WHAT YOU ARE ASKED TO DO
Which of the lines in the records below hold the string "none"? Copy every one of them.

GIVEN RECORDS
- Opening Delimiter -
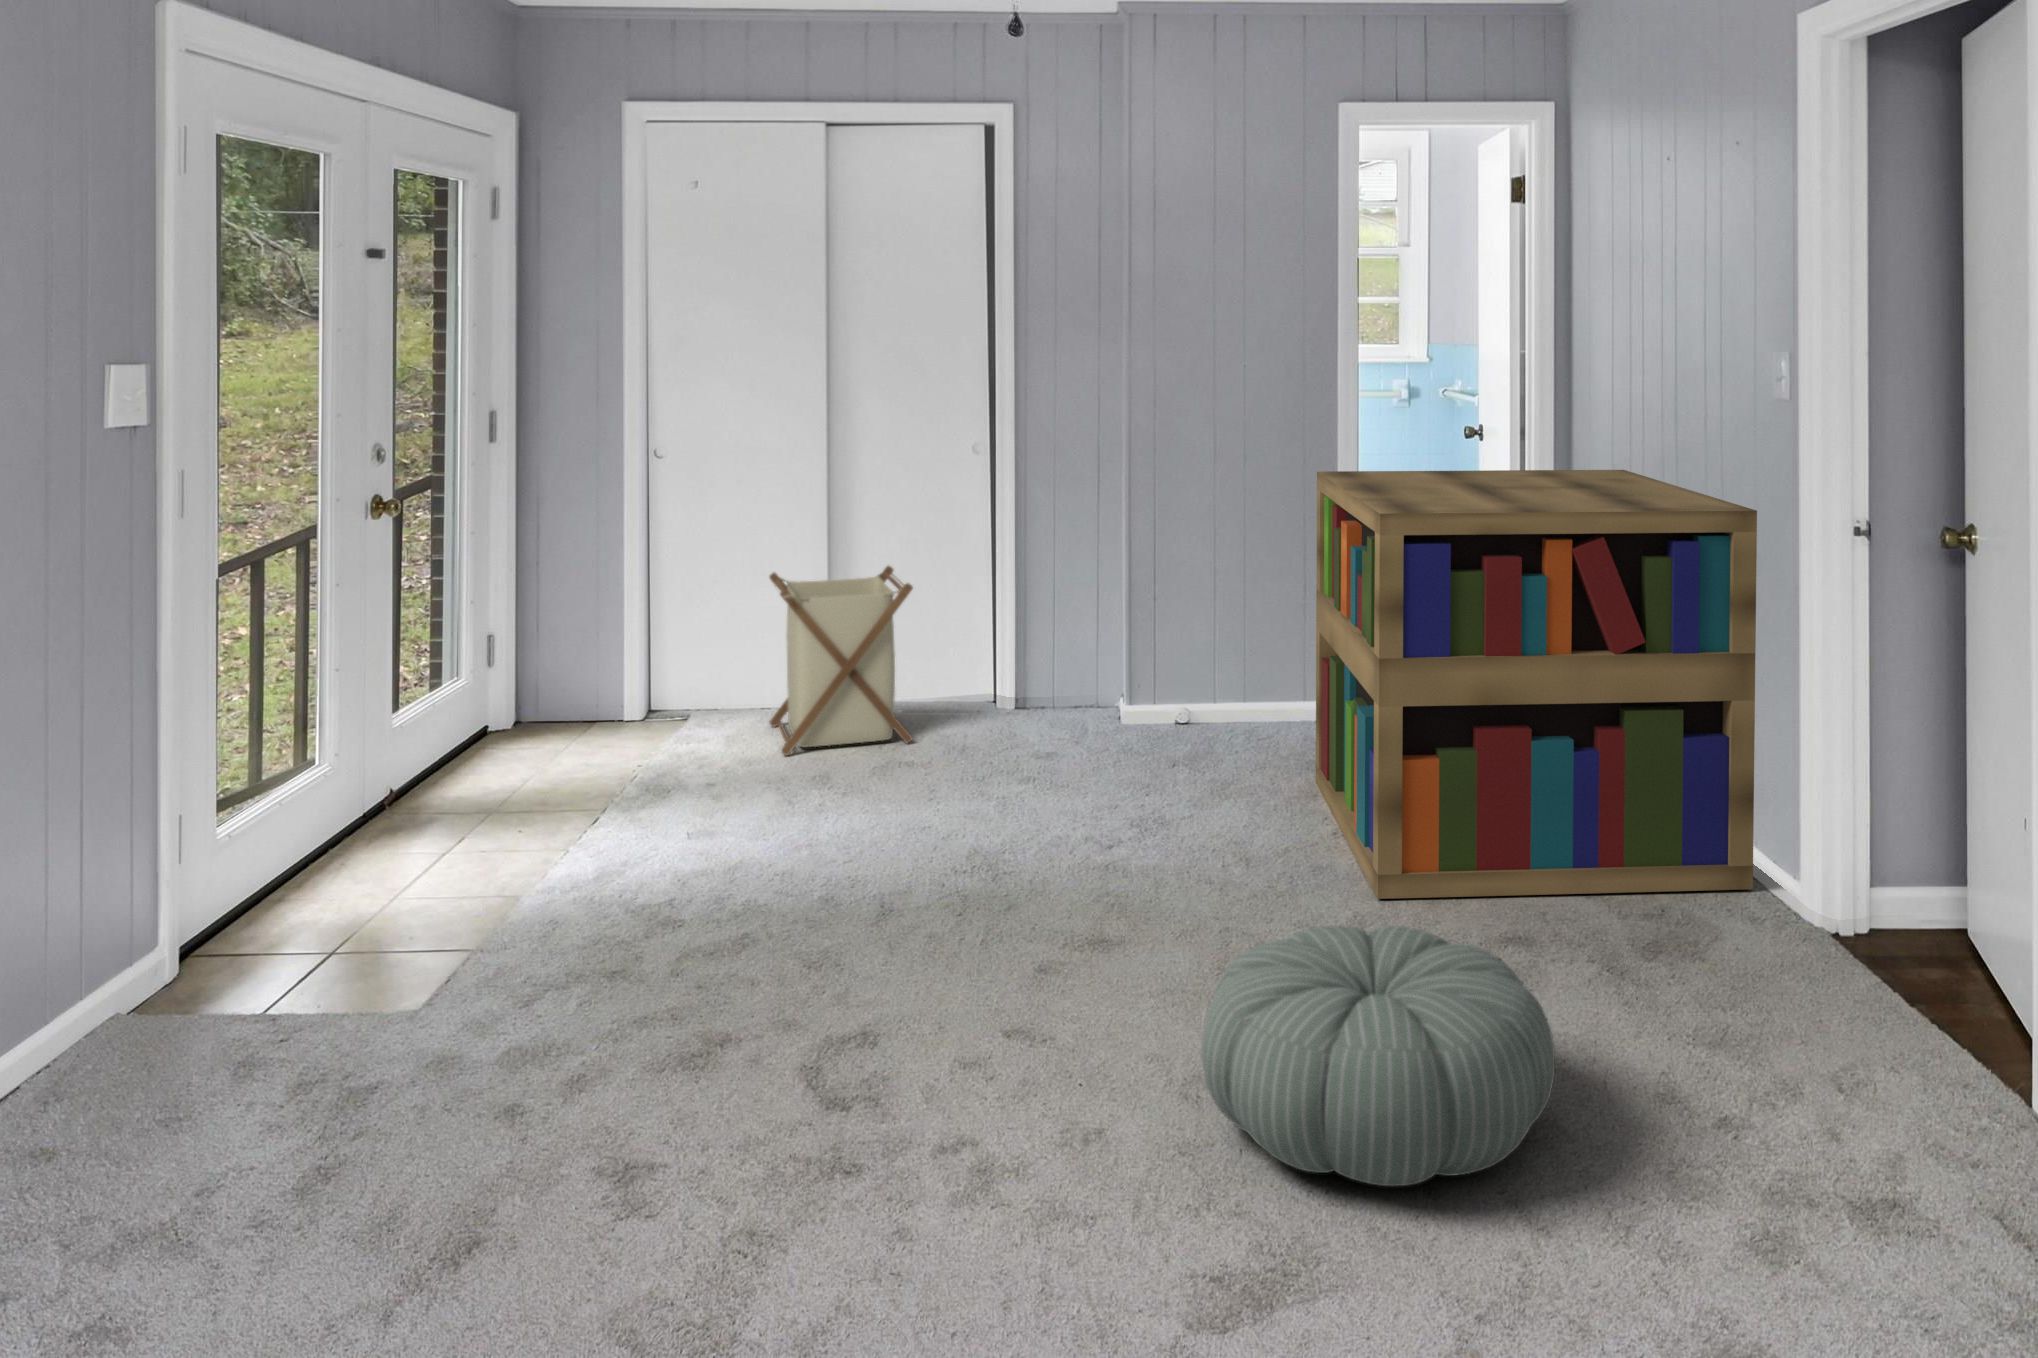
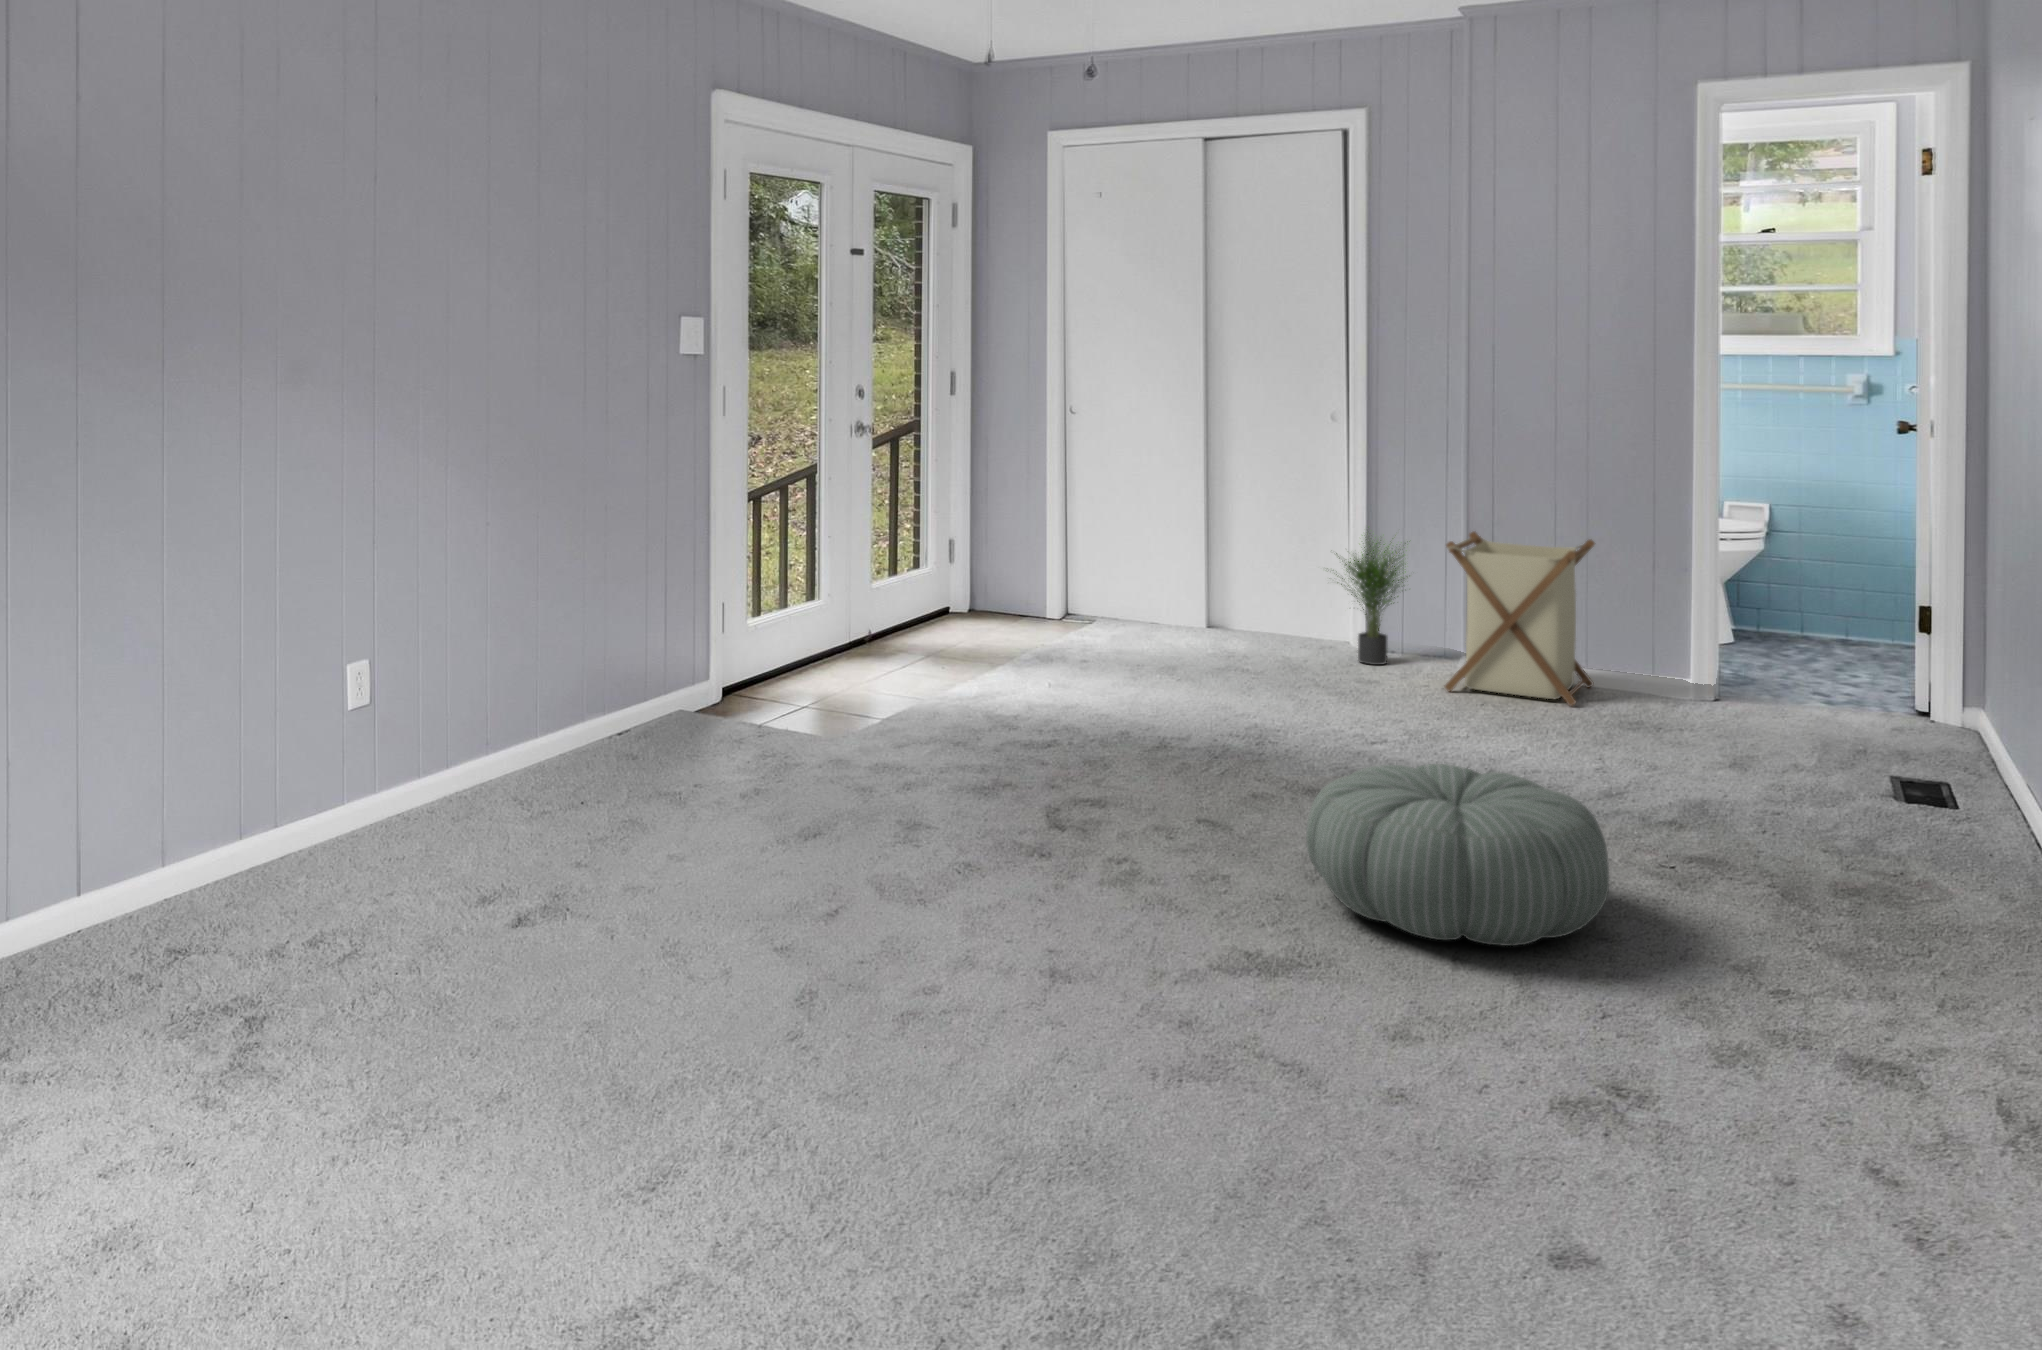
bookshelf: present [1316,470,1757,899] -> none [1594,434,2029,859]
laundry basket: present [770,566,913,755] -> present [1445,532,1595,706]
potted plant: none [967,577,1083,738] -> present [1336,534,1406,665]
- Closing Delimiter -
- Opening Delimiter -
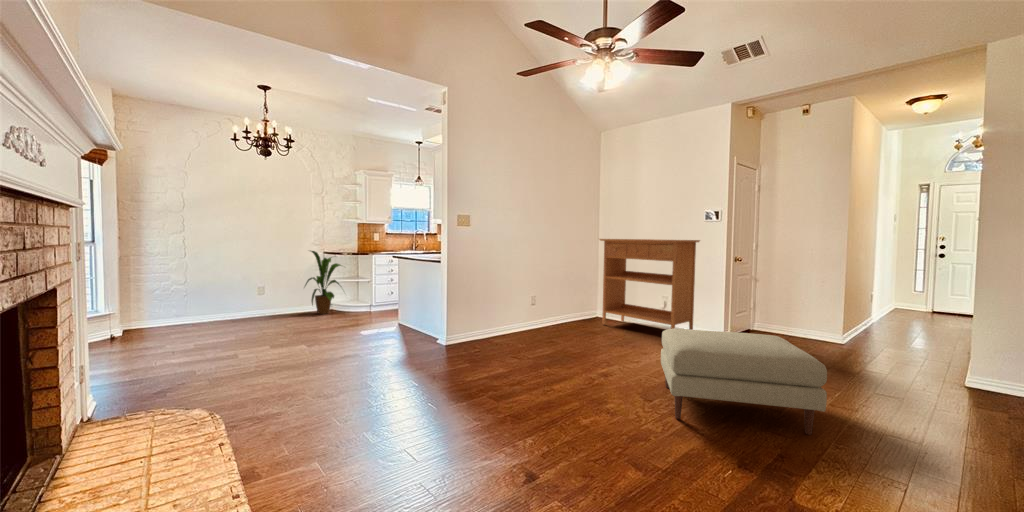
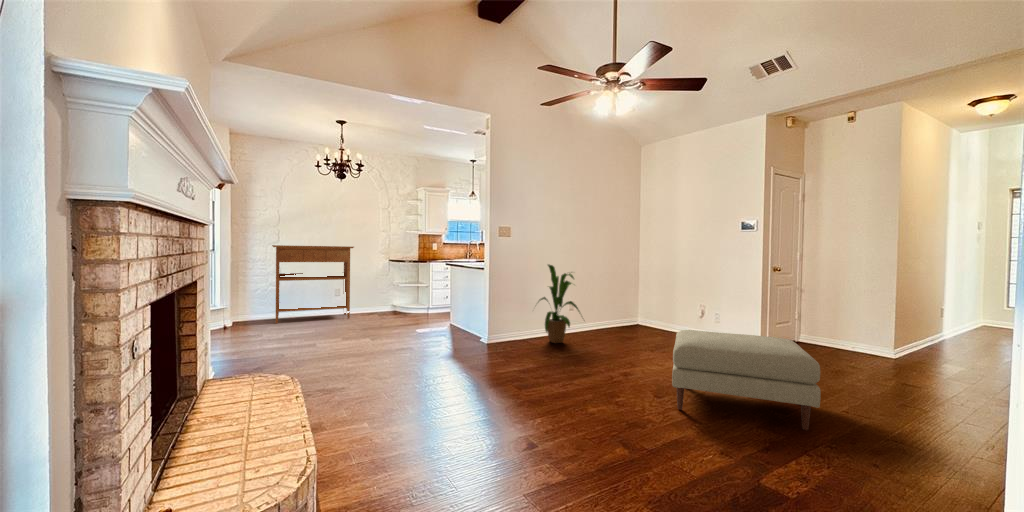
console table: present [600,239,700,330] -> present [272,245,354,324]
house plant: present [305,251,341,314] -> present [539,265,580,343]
- Closing Delimiter -
RESULT OF THE EXERCISE
bookshelf: present [1316,470,1757,899] -> none [1594,434,2029,859]
potted plant: none [967,577,1083,738] -> present [1336,534,1406,665]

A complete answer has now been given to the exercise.